- DIRECTIONS FOR THIS TASK
Once the pictures are set aside, copy everything else in the records exactly.
EXTRACTED DATA: Begin
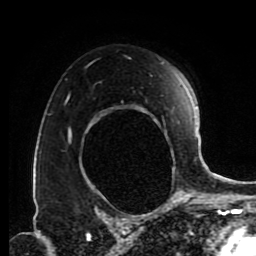
Breast MRI (dynamic contrast-enhanced), one axial slice. Position 59 of 80 along the scan axis. Cropped to one breast. Dynamic contrast-enhanced series, time point 2 of 9 at this slice position (early post-contrast). 1.5 T. TE 4.2 ms, TR 7 ms. 2 mm slice thickness. 256 × 256 image matrix, field of view 170 × 170 mm. Female patient.
Outlined on this slice (semi-automatically segmented with operator editing):
- enhancing-tissue mask used for the functional tumour volume (all voxels passing the contrast-enhancement thresholds inside the analysis volume; usually the tumour): bounding box (x1, y1, x2, y2) in pixels: (66, 63, 180, 171)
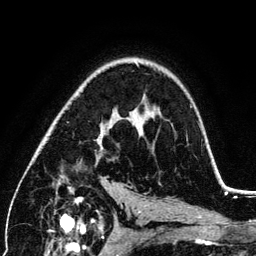
Breast MRI (dynamic contrast-enhanced), one axial slice. Cropped to one breast. Dynamic contrast-enhanced series, time point 2 of 6 at this slice position (early post-contrast). 3 T. TE 4.2 ms, TR 7.9 ms. 256 × 256 image matrix, field of view 170 × 170 mm. Female patient.
Outlined on this slice (semi-automatic segmentation, software-assisted and operator-edited):
- enhancing-tissue mask used for the functional tumour volume (all voxels passing the contrast-enhancement thresholds inside the analysis volume; usually the tumour): box from (x=97, y=128) to (x=105, y=149) px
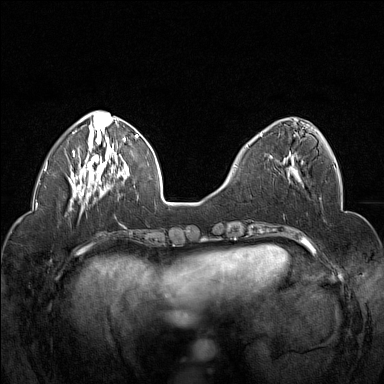
Breast MRI (dynamic contrast-enhanced), one axial slice; position 54 of 160 along the scan axis; dynamic contrast-enhanced series, time point 2 of 7 at this slice position (early post-contrast); 1.5 T; TE 1.8 ms, TR 5 ms; 384 × 384 image matrix, field of view 320 × 320 mm. Female patient.
Annotated regions visible in this slice (semi-automatic segmentation, software-assisted and operator-edited):
- enhancing-tissue mask used for the functional tumour volume (all voxels passing the contrast-enhancement thresholds inside the analysis volume; usually the tumour): bounding box (x1, y1, x2, y2) in pixels: (247, 133, 294, 172)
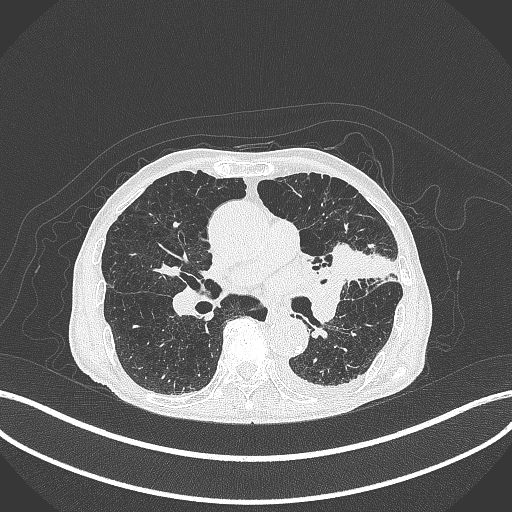
Chest CT, one axial slice. Slice 204 of 385 in the series (ordered by position). Reconstruction kernel B70f. Lung window (W 1500 / L -600 HU). 1 mm slice thickness. 512 × 512 image matrix. Male patient, age 90 years or older. Case-level facts recorded for this patient, not image findings: clinical TNM (as recorded): T2b N1 M0.
Structures marked on this image (bounding box drawn by a radiologist):
- lung tumour (recorded histology: squamous cell carcinoma): bounding box [x1, y1, x2, y2] px = [331, 235, 372, 289]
EXTRACTED DATA: End
- RESPONSE FOR THIS EXERCISE
Breast MRI (dynamic contrast-enhanced), one axial slice. Position 59 of 80 along the scan axis. Cropped to one breast. Dynamic contrast-enhanced series, time point 2 of 9 at this slice position (early post-contrast). 1.5 T. TE 4.2 ms, TR 7 ms. 2 mm slice thickness. 256 × 256 image matrix, field of view 170 × 170 mm. Female patient.
Outlined on this slice (semi-automatically segmented with operator editing):
- enhancing-tissue mask used for the functional tumour volume (all voxels passing the contrast-enhancement thresholds inside the analysis volume; usually the tumour): bounding box (x1, y1, x2, y2) in pixels: (66, 63, 180, 171)
Breast MRI (dynamic contrast-enhanced), one axial slice. Cropped to one breast. Dynamic contrast-enhanced series, time point 2 of 6 at this slice position (early post-contrast). 3 T. TE 4.2 ms, TR 7.9 ms. 256 × 256 image matrix, field of view 170 × 170 mm. Female patient.
Outlined on this slice (semi-automatic segmentation, software-assisted and operator-edited):
- enhancing-tissue mask used for the functional tumour volume (all voxels passing the contrast-enhancement thresholds inside the analysis volume; usually the tumour): box from (x=97, y=128) to (x=105, y=149) px
Breast MRI (dynamic contrast-enhanced), one axial slice; position 54 of 160 along the scan axis; dynamic contrast-enhanced series, time point 2 of 7 at this slice position (early post-contrast); 1.5 T; TE 1.8 ms, TR 5 ms; 384 × 384 image matrix, field of view 320 × 320 mm. Female patient.
Annotated regions visible in this slice (semi-automatic segmentation, software-assisted and operator-edited):
- enhancing-tissue mask used for the functional tumour volume (all voxels passing the contrast-enhancement thresholds inside the analysis volume; usually the tumour): bounding box (x1, y1, x2, y2) in pixels: (247, 133, 294, 172)
Chest CT, one axial slice. Slice 204 of 385 in the series (ordered by position). Reconstruction kernel B70f. Lung window (W 1500 / L -600 HU). 1 mm slice thickness. 512 × 512 image matrix. Male patient, age 90 years or older. Case-level facts recorded for this patient, not image findings: clinical TNM (as recorded): T2b N1 M0.
Structures marked on this image (bounding box drawn by a radiologist):
- lung tumour (recorded histology: squamous cell carcinoma): bounding box [x1, y1, x2, y2] px = [331, 235, 372, 289]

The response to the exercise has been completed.